▶ _Task description_:
Please answer these questions about the mailing-list message:
1. What is the date line on Steve Downey's reply?
2. Which std component does Lyberta praise for never letting an integer be put in?
3. Which encoding does Lyberta say they don't know?

▶ _Article_:
C++ Logo

sg16

Advanced search

Re: [SG16-Unicode] D1628R0 (Unicode character properties)

From: Steve Downey <sdowney_at_[hidden]>
Date: Thu, 28 Mar 2019 08:58:03 -0400
These are plumbing for writing unicode algorithms portably, such as regex.
I don't think they are something most users should interact with. As such,
I think the wide contract is appropriate. It's reasonable for the binary
properties to say false for non code point values.

I also, on reflection, think excluding char and wchar is misguided. The
contract is that char8 etc are utf-8 etc, but it's also frequently the case
that the execution narrow and wide encodings are also unicode. That you
have possible GIGO errors isn't a good reason to block possible correct
use. It just encourages casting.

On Thu, Mar 28, 2019, 05:10 Lyberta <lyberta_at_[hidden]> wrote:

> >> I guess, but do we really want our users to shove random integers in it
> >>
> >
> > Yes. I really want a wide contract there
>
> But... why?
>
> >> Yes, contract or invariant means strong type, not dumb char32_t
> >>
> >
> > TR 44 is purposefully dumb by design too.
>
> I guess it was written by people with more of a C mindset. I'm looking
> at std::chrono and love how I can never shove an integer there because
> it is ambiguous. Same with text - an integer is ambiguous without
> character set or encoding. I know this api has Unicode in its name
> but... I think I gotta try to come up with properties design that is
> compatible with my design and see if there are any bad points.
>
> Also, I know this is a bit obscure, but what about non-Unicode? I think
> having relatively universal free functions is fine and then if they get
> std::unicode_code_point as template parameter, they will select unicode
> implementation. Hence again, strong types are important.
>
> Also, consider std::ascii_character, std::shift_jis_something.. I don't
> know Shift-JIS. :/
>
> _______________________________________________
> SG16 Unicode mailing list
> Unicode_at_[hidden]
> http://www.open-std.org/mailman/listinfo/unicode
>

Received on 2019-03-28 13:58:16

[Dataset entries]
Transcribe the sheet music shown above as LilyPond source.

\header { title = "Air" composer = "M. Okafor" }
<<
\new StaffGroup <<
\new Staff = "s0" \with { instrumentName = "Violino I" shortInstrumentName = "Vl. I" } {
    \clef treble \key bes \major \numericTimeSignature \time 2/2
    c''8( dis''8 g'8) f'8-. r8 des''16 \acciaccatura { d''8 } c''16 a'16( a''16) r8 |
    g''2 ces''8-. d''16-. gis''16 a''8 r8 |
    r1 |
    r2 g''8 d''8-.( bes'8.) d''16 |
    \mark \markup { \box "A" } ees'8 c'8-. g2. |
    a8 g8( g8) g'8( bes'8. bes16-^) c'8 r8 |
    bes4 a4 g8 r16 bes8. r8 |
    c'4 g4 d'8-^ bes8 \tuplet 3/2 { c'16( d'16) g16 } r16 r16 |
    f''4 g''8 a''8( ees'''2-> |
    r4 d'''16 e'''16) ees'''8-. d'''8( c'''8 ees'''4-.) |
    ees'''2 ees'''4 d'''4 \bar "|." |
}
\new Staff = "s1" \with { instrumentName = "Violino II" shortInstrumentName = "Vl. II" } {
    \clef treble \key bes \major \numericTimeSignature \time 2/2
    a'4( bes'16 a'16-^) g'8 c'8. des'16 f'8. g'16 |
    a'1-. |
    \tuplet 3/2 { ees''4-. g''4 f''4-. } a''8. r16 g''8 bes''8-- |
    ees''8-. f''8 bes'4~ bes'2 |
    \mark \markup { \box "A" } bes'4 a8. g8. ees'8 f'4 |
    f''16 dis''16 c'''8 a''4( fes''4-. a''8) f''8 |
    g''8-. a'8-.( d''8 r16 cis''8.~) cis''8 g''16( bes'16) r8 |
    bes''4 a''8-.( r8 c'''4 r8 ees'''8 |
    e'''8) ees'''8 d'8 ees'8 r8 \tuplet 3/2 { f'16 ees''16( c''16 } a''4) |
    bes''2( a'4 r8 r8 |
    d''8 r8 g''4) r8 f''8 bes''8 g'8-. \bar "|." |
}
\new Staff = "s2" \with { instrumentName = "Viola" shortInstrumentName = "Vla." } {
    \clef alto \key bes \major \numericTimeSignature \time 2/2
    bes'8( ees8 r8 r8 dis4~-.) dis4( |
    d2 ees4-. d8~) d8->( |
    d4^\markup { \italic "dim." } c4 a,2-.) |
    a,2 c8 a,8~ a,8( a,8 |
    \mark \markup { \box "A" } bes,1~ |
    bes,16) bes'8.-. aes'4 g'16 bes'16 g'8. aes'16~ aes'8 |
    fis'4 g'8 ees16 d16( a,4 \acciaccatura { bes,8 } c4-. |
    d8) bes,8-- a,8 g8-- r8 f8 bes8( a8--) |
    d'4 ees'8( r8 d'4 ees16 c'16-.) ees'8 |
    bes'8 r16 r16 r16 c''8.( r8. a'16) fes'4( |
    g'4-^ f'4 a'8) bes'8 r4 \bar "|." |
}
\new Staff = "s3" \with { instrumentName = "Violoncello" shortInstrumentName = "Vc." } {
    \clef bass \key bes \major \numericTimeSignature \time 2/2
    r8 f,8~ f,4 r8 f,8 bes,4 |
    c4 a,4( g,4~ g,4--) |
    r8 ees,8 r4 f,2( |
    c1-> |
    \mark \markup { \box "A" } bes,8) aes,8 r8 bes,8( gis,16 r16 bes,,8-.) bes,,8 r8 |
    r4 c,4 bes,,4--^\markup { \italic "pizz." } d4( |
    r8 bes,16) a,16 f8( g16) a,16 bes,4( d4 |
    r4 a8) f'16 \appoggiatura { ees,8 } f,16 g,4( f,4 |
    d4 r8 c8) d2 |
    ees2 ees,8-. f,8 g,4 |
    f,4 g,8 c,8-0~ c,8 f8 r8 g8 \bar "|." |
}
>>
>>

▶ _Exercise result_:
1. Thu, 28 Mar 2019 08:58:03 -0400
2. std::chrono
3. Shift-JIS